The first question on the November ballot will ask voters to raise the per-student operational levy by $300. If this measure fails, funding for the proposed projects included in questions two and three are not possible, essentially causing the entire referendum to fail.
The second question will ask voters to approve a $24.5 million bond that will fund four large projects: the construction of an early learning services building, elementary school renovations, a high school remodel and improved parking and drives.
The first two projects stem from a severe lack of space in the elementary school building, which also houses the district’s early learning services: Kid’s Company (before- and after-school program) and other pre-K programs.
If Question 2 is approved, those programs will be moved to a new building located on a parcel of district-owned land along Highway 21, near the east end of the Bridle Creek development. The district calls this parcel the “south campus.”

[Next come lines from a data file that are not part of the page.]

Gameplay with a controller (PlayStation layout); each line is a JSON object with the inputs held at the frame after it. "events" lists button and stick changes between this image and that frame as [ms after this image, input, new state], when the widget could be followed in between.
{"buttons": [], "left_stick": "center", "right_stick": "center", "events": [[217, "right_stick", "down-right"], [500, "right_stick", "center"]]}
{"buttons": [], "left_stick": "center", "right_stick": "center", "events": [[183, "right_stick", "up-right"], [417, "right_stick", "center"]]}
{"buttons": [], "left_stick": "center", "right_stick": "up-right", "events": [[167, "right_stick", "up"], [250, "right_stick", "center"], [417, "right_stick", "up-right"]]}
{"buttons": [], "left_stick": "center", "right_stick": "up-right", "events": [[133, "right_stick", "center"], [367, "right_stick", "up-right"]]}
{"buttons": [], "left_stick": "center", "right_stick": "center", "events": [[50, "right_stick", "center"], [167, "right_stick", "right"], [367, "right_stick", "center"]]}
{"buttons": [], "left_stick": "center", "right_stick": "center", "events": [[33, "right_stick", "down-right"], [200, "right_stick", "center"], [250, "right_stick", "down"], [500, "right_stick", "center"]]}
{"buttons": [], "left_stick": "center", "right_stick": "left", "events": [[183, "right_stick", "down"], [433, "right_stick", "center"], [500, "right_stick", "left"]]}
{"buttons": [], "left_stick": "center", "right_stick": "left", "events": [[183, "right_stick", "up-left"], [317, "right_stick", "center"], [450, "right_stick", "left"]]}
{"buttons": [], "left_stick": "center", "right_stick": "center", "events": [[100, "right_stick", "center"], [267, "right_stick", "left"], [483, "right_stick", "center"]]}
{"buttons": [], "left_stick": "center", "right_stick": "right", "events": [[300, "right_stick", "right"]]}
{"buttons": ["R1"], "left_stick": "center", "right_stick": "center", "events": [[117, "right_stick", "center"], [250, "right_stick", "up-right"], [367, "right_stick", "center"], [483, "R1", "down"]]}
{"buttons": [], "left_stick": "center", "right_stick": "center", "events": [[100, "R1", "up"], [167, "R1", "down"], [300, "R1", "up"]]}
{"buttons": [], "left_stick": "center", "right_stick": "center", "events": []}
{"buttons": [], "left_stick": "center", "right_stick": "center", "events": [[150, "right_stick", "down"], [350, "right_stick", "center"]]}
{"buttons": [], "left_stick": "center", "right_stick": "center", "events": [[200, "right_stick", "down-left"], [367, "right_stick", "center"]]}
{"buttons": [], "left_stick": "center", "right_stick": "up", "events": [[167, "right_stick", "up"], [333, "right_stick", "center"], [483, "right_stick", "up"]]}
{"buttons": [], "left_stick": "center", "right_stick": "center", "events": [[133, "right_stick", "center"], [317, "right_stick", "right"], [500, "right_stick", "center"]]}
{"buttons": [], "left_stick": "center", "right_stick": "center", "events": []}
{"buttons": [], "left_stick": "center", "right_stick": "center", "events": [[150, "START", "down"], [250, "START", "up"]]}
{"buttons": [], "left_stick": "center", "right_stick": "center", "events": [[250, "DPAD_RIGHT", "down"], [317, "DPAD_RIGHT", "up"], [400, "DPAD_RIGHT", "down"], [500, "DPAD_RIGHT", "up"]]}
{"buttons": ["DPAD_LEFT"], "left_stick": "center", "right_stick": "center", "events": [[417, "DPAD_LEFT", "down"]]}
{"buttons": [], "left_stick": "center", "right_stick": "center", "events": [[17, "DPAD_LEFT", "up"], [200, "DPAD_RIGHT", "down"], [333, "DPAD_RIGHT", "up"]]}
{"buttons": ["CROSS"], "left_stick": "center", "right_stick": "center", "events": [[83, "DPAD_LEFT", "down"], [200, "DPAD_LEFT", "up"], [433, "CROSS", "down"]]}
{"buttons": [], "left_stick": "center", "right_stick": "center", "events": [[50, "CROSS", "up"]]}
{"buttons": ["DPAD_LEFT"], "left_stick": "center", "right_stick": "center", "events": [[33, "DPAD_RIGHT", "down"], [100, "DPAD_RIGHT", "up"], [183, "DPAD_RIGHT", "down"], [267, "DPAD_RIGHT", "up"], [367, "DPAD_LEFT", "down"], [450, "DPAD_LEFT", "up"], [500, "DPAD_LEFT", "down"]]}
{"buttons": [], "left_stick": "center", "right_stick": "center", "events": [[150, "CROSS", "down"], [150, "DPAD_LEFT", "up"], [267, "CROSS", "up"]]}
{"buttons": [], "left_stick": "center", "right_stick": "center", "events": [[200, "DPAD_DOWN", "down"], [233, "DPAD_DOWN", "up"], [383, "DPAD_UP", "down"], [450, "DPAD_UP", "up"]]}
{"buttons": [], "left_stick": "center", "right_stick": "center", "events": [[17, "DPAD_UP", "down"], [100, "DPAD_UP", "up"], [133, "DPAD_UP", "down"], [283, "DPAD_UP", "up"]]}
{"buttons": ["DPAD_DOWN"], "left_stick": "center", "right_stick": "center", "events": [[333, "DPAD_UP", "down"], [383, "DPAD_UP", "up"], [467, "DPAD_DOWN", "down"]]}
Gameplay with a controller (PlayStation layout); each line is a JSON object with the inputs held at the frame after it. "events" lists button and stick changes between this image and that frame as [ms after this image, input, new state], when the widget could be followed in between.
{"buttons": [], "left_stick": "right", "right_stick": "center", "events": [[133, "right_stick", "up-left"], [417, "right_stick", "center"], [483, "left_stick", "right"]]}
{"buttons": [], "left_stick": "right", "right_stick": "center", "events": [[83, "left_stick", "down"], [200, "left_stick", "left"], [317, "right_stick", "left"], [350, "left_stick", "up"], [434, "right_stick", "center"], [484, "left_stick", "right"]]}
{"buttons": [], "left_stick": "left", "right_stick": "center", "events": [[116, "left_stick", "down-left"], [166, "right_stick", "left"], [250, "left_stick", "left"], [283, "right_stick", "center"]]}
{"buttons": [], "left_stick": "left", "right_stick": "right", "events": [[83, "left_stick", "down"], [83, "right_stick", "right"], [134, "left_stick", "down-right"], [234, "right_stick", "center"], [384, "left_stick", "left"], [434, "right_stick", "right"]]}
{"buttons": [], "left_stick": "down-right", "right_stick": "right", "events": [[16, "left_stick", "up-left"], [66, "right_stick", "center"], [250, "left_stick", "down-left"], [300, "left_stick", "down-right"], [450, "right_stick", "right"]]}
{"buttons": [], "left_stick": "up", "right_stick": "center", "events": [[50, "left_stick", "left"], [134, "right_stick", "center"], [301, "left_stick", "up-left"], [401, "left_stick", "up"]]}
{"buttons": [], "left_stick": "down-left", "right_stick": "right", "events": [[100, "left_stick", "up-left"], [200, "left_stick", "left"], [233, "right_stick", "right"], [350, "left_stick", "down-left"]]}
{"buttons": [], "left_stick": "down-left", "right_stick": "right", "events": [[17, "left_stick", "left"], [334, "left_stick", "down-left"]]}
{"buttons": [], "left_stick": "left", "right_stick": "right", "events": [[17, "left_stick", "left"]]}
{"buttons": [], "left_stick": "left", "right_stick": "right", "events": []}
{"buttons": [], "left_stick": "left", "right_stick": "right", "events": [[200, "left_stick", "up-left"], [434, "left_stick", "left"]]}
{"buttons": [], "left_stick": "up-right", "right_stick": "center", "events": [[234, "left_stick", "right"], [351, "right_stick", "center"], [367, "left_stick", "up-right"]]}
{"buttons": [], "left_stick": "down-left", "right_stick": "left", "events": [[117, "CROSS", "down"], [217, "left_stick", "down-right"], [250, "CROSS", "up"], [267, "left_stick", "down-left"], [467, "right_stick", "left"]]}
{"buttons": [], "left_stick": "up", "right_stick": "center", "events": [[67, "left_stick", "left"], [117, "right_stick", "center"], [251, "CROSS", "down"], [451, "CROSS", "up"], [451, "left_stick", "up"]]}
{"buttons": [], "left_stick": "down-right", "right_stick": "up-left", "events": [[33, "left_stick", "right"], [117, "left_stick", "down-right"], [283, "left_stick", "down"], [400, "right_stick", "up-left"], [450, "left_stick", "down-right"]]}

If the early learning services moved out, the elementary school would undergo classroom, infrastructure and cosmetic renovations. These projects include expanding the cafeteria by downsizing the gym and turning it into a multi-purpose room, while a new, full-sized elementary gym would be added onto the school.
Over at the high school, renovations would include construction of a STEAM lab (science, technology, engineering, art and mathematics). The district currently has one tech shop for STEAM programming, located at the middle school. If approved, the new shop would focus on programming, coding, engineering and design, while the current shop would be refocused on manufacturing, metals, woods and electrical.
High school renovations would also include moving the front office closer to the high school entrance to increase safety measures.
Another high-priority project is reconfiguring school and CERC parking lots and road access. Earlier this year, the district and Jordan City Council agreed to partner on a $24,193 traffic management study that would analyze congestion, particularly during pickup and drop-off hours, along Sunset Drive and Aberdeen Avenue. The two parties have agreed to split the cost of the study.
Long-term, the district sees the south campus as the potential home of a new elementary school. Superintendent Matthew Helgerson said if the elementary school moves in the future, renovations included in the referendum wouldn’t go to waste, as the current building would transition into district offices, health services, community education and space for Summit Academy programming.
The average Jordan home, valued at $250,000, currently contributes $1,049 in taxes to fund the school district’s operating authority and building bonds.
If Questions 1 and 2 are approved, that average will rise to about $1,385 annually — marking a $335.28 annual increase for the average Jordan home, or $27.94 per month. A $125,000 home would see a $151 annual increase, while a home valued at $550,000 would see an annual increase of $777.
If all three referendum measures are approved by voters, the average will rise to $1,505 annually — marking a $456 annual increase for the average Jordan home, or about $38 per month. A $125,000 home would see a $201 annual increase, while a home valued at $550,000 would see an annual increase of $1,064.
For a more detailed look at the referendum funding, see the first article in this series at jordanindependent.com.
Since 2003, the school district has grown by 447 students and projections show the district could add another 131 students in the next six years. These projections do not take into account the construction of a possible 400-home development neighboring the elementary school.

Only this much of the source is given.